Data in this exercise >>
————
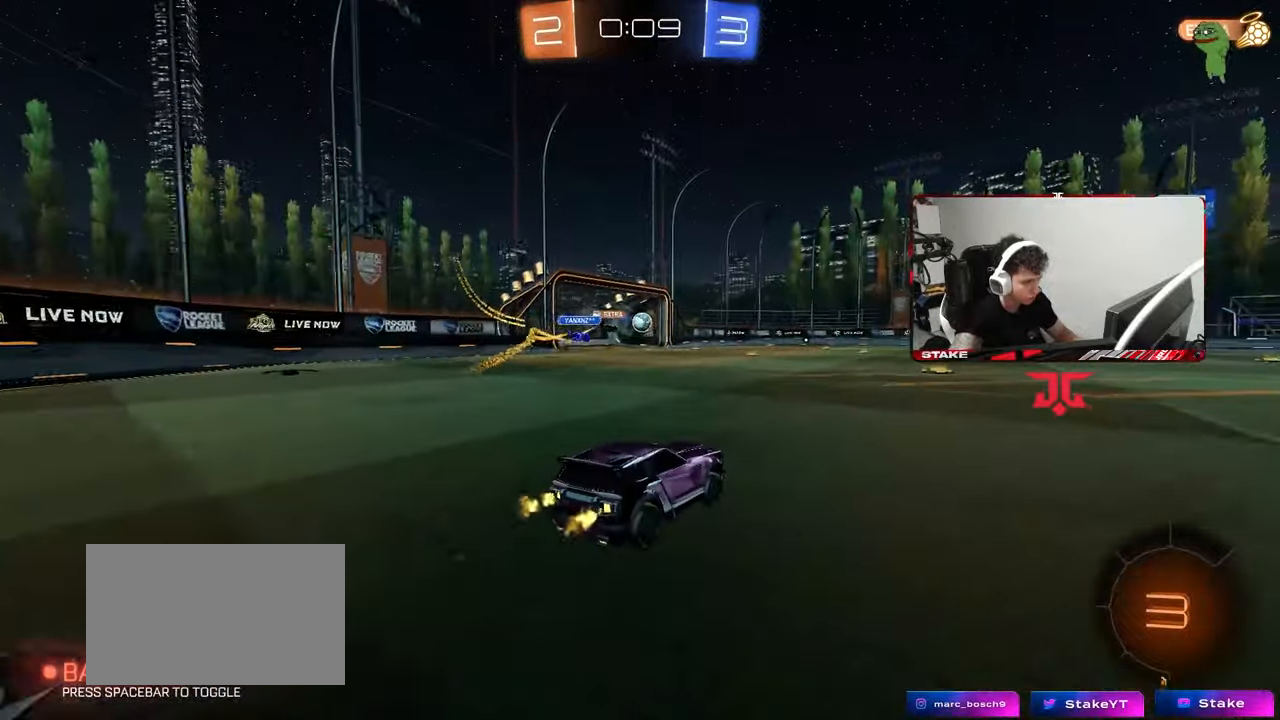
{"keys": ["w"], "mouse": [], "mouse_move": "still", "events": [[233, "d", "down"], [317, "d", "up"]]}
————
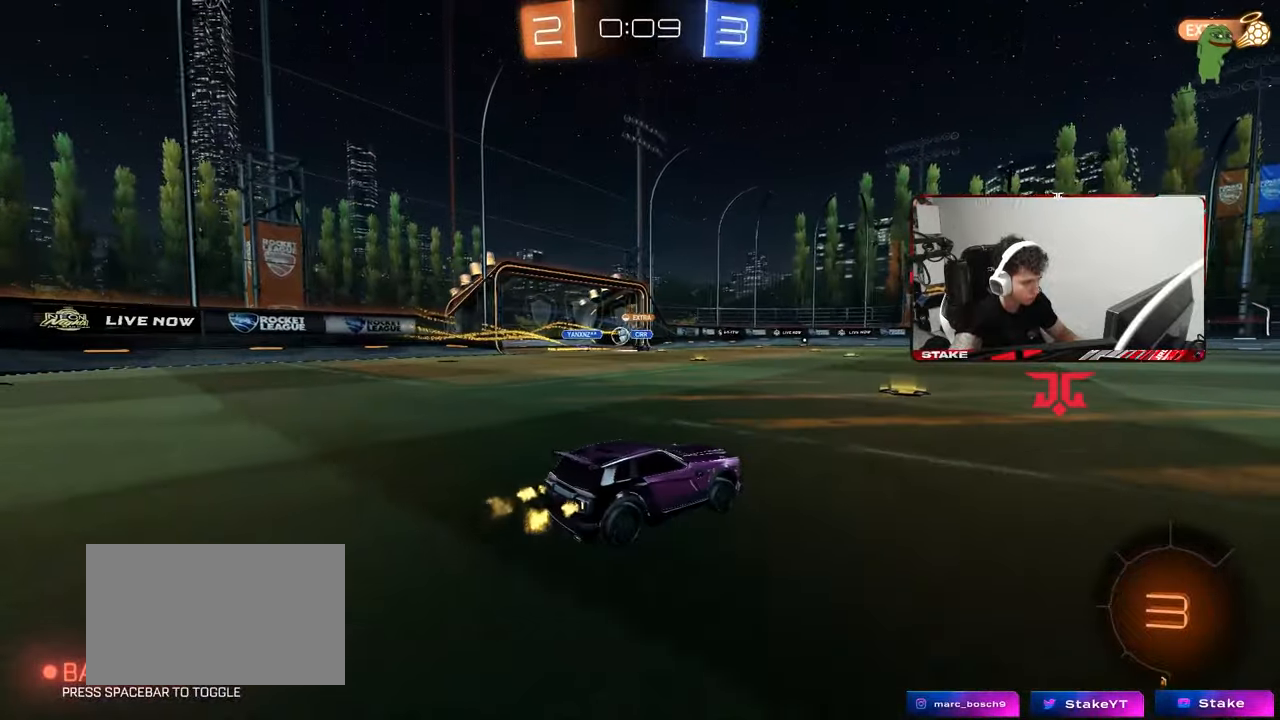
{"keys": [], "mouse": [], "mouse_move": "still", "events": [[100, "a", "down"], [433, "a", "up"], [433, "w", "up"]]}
————
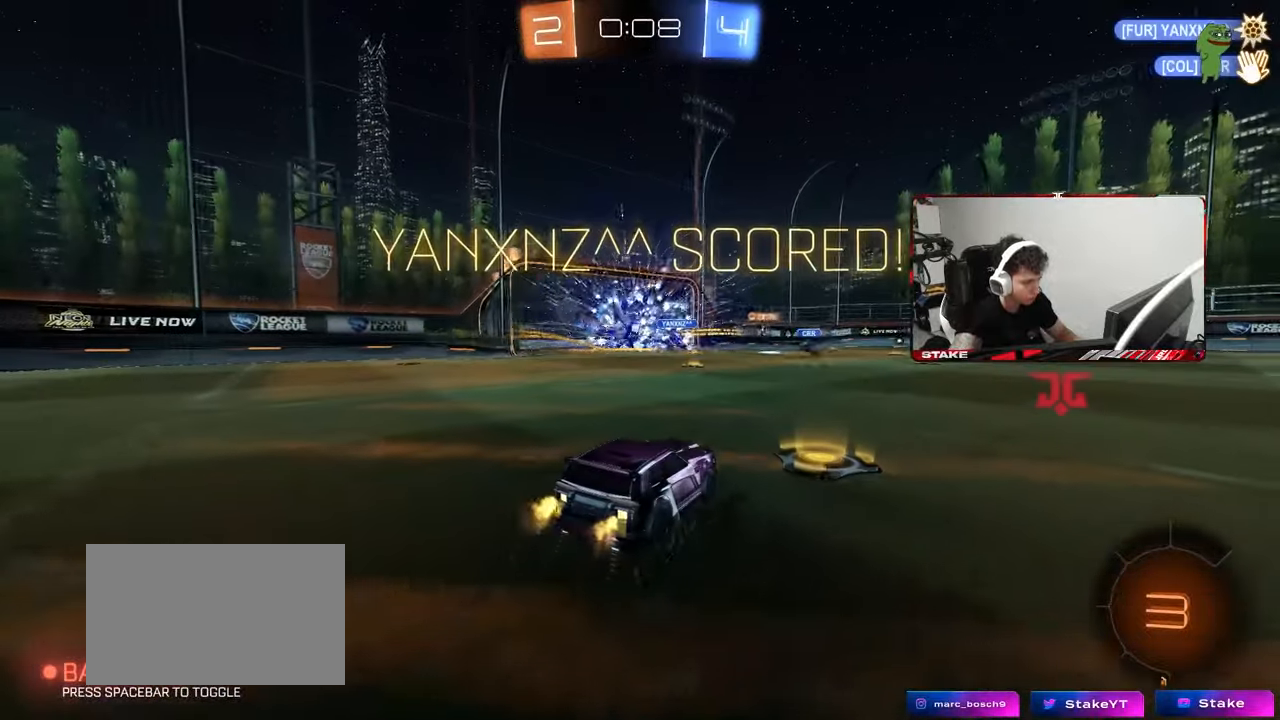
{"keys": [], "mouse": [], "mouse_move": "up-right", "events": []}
————
What is being asked >> Every line that contains the string "down" should be copied from the entries.

Answer area >>
{"keys": ["w"], "mouse": [], "mouse_move": "still", "events": [[233, "d", "down"], [317, "d", "up"]]}
{"keys": [], "mouse": [], "mouse_move": "still", "events": [[100, "a", "down"], [433, "a", "up"], [433, "w", "up"]]}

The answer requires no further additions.